Electronic Arts stock up on Q4 earnings
EmptySAN FRANCISCO -- Shares of Electronic Arts Inc. rose Friday, after adjusted third-quarter earnings exceeded Wall Street's expectations. But financial analysts wondered whether the world's biggest video game publisher was becoming overvalued.
The company said in a report after markets closed Thursday that its net income for the three months ended Dec. 31 dropped 38% to $160 million, or 50 cents per share, compared with $259 million, or 83 cents per share, during the same period last year.
Executives blamed much of the decline on a $28 million charge resulting from a major accounting change in stock-based compensation.
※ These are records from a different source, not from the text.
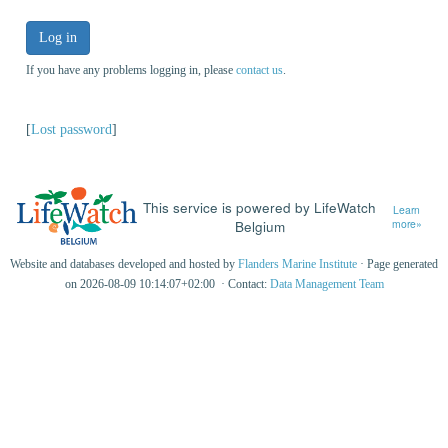
Log in
If you have any problems logging in, please
contact us
.
[
Lost password
]
This service is powered by LifeWatch
Learn
Belgium
more»
Website and databases developed and hosted by
Flanders Marine Institute
· Page generated
on 2026-08-09 10:14:07+02:00 · Contact:
Data Management Team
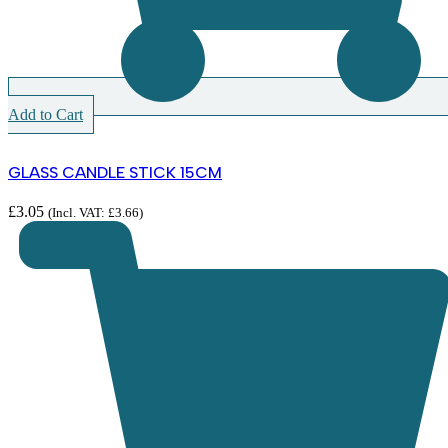
Add to Cart
GLASS CANDLE STICK 15CM
£
3.05
(Incl. VAT:
£
3.66
)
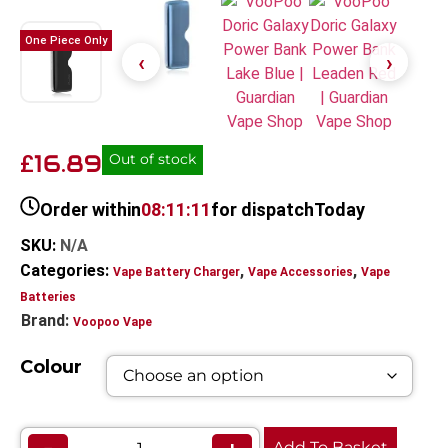
One Piece Only
16.89
£
Out of stock
Order within
08:11:11
for dispatch
Today
SKU:
N/A
Categories:
,
,
Vape Battery Charger
Vape Accessories
Vape
Batteries
Brand:
Voopoo Vape
Colour
Add To Basket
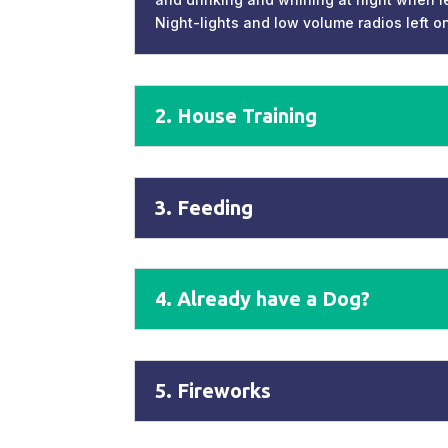
Night-lights and low volume radios left o
2. House Training
3. Feeding
4. Already have a Dog?
5. Fireworks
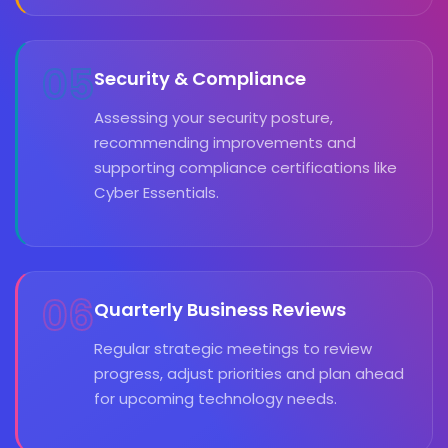
05
Security & Compliance
Assessing your security posture,
recommending improvements and
supporting compliance certifications like
Cyber Essentials.
06
Quarterly Business Reviews
Regular strategic meetings to review
progress, adjust priorities and plan ahead
for upcoming technology needs.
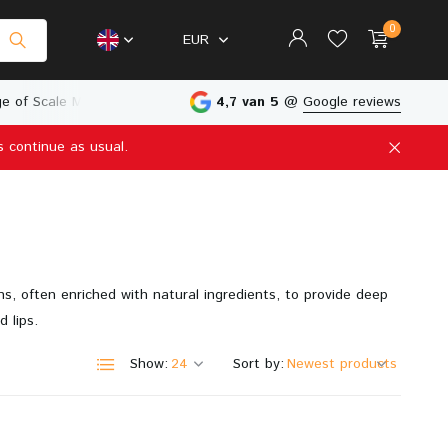
0
EUR
e of Scale Models
Physical Store in The Netherlands
4,7 van 5
@
Google reviews
s continue as usual.
Create an account
Create an account
ns, often enriched with natural ingredients, to provide deep
d lips.
Show:
Sort by:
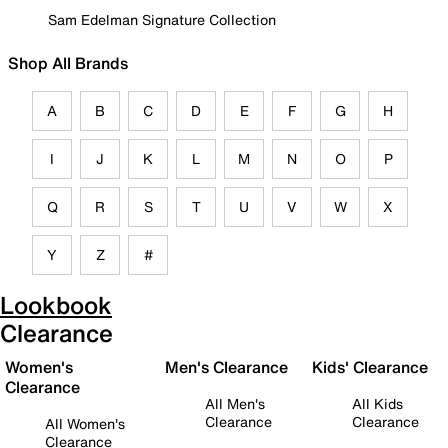
Sam Edelman Signature Collection
Shop All Brands
A
B
C
D
E
F
G
H
I
J
K
L
M
N
O
P
Q
R
S
T
U
V
W
X
Y
Z
#
Lookbook
Clearance
Women's
Men's Clearance
Kids' Clearance
Clearance
All Men's
All Kids
Clearance
Clearance
All Women's
Clearance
Not including that charge and other one-time expenses, EA earned $201 million, or 63 cents per share.
Revenue for the quarter rose less than 1% to $1.28 billion from $1.27 billion a year earlier.
Excluding special charges, analysts surveyed by Thomson Financial expected Redwood City-based EA to earn $184 million, or 57 cents per share, on sales of $1.27 billion.
EA shares rose 59 cents, or 1.17%, to close at $51.13 on the Nasdaq Stock Market
EA has been a solid investment with long-term investors, and the stock has increased nearly 70% since 2002. The company has a lock on sports titles -- one of the biggest, most reliable and most lucrative segments of the gaming industry.
EA's most popular titles in the last quarter were "Need for Speed Carbon," "FIFA 07," "The Simps 2 Pets" and "Madden NFL 07," with each game selling more than 3 million copies.
But critics wonder whether EA has been too long resting on the laurels of established hits. They worry that innovative startups -- which distribute games inexpensively on the Internet -- could generate more buzz and eventually dethrone the reigning video game leader.
"EA just mass-markets these sports titles every year, but they've been sucking on that pig for a long time and it's kind of painful to watch," said technology analyst David Gardner, co-founder and co-chairman of Alexandria, Va.-based Motley Fool. "I've been a happy investor for the last five years, but I don't know how long that will last. The company needs more innovation."
One of the most highly anticipated new titles in the gaming world is "Spore," the brainchild behind "Sims" developer Will Wright, considered one of the gaming industry's most creative artists. Through its Maxis Software brand, EA will release "Spore" -- an interactive game where players evolve from single-celled organisms into intelligent beings that are part of a complex, real-time civilization -- later this year.
Executives were bullish about "Spore" and the growing amount of revenue derived from interactive entertainment, a category that includes subscriptions to online gaming sites, in-game advertising and micro-transactions from online players.
The company will take in roughly $115 million in 2007 in interactive revenue sources, up from about $75 million last year, said Chief Financial Officer Warren Jenson.
"We're starting to see the beginnings of the digital area in interactive entertainment," Jenson said Thursday in an interview.
Jenson said revenue for the current quarter would be in the range of $550 million to $600 million. He said earnings, excluding special expenses, is expected to be 3 cents per share.
The company expects net revenue for fiscal 2007 to total $3.025 billion to $3.075 billion, better than the bottom-line estimate of $2.95 billion that the company had previously forecast.
The company expects fiscal 2007 earnings, excluding special expenses, to be 70 cents to 74 cents per share, up from previous estimates of 55 cents to 70 cents per share.
Last quarter, EA sold $41 million in titles for the PlayStation 3, a highly anticipated gaming console that debuted in November. It sold $29 million in titles for Nintendo Co.'s Wii, and Chairman and CEO Larry Probst emphasized Thursday that EA would increase availability of Wii-friendly games.
EA also sold $400 million in titles for the older PlayStation 2 and $172 million in titles for Microsoft Corp.'s Xbox 360 last quarter.